200 detainees move into Dilley immigration center

By Jason Buch, SAN ANTONIO EXPRESS-NEWS
January 9, 2015


HOUSTON





DILLEY - About 200 women and children from Central America have been moved into portable housing at a new detention center here being built to deal with the surge of families that crossed the Rio Grande into South Texas last year.


On a state highway west of town, next to the Dolph Briscoe state prison where guards on horseback oversee inmates harvesting spinach and mustard greens, the onetime camp for oil field workers is now a 480-bed detention center for families from El Salvador, Guatemala and Honduras.

By May, U.S. Immigration and Customs Enforcement expects to have the capacity to hold 2,400 people here, making it the largest immigrant detention center in the country.

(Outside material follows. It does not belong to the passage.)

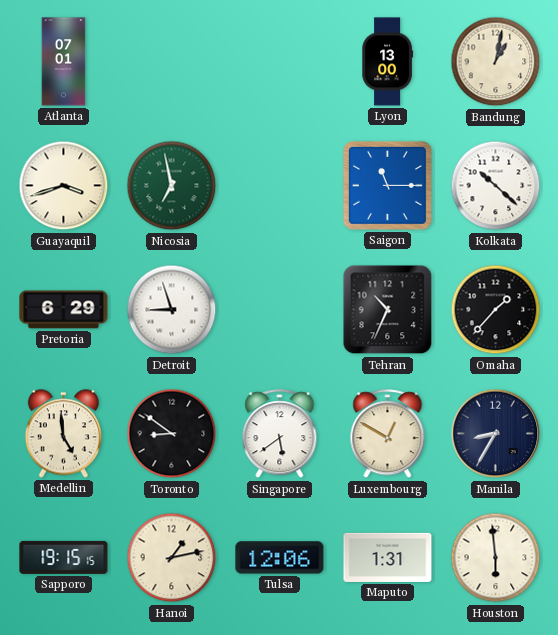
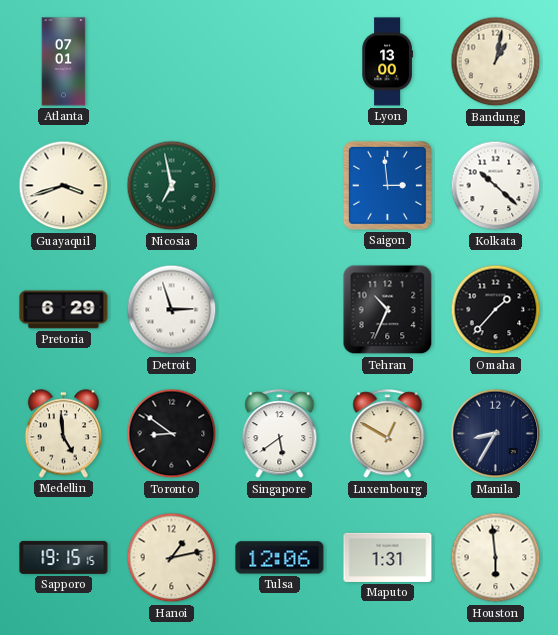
Saigon: 11:15 -> 2:59
Detroit: 8:57 -> 2:57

In the 12 months that ended Sept. 30, Border Patrol agents in the Valley apprehended more than 60,000 immigrants, with some traveling as families, others as unaccompanied children. The vast majority of them came from El Salvador, Guatemala and Honduras - Central American countries suffering from serious economic problems and largely unchecked gang violence.


Surge response

The center, which will cost $290 million to build and operate, helps fill the sudden demand for space caused by the surge, which overwhelmed immigration officers. The U.S. government had all but abandoned family detention until last year - the one immigration holding center in the country that housed families had fewer than 100 beds.

With almost no place to hold people, ICE revamped a second detention center in Karnes County for families and was forced to release thousands of people with orders to appear later at immigration hearings.


With the large new facility, Dilley becomes a focus of the national debate over whether it's appropriate to detain families. Activists say many of these women and children have legitimate asylum claims and will be allowed to stay in the U.S. eventually, and that holding them in a prison-like setting is inhumane.


Now, administration officials say, they need to hold women and children from Central America until their court cases are resolved to send a message to those considering coming to the U.S. illegally, even as President Barack Obama takes executive action to give millions who have been in the country illegally for at least five years protection from deportation.


Information, ads

This week, federal officials announced they would begin informational campaigns to teach immigrants in the U.S. illegally about the president's new deferred action program, as well as advertising campaigns in Mexico and Central America warning potential immigrants that the policy won't apply to them.

Congressman Lamar Smith, R-San Antonio, introduced legislation Thursday that would, among other things, prevent the Department of Homeland Security from using fees to carry out the president's deferred action policy and make it easier to quickly deport children back to countries that don't border the U.S.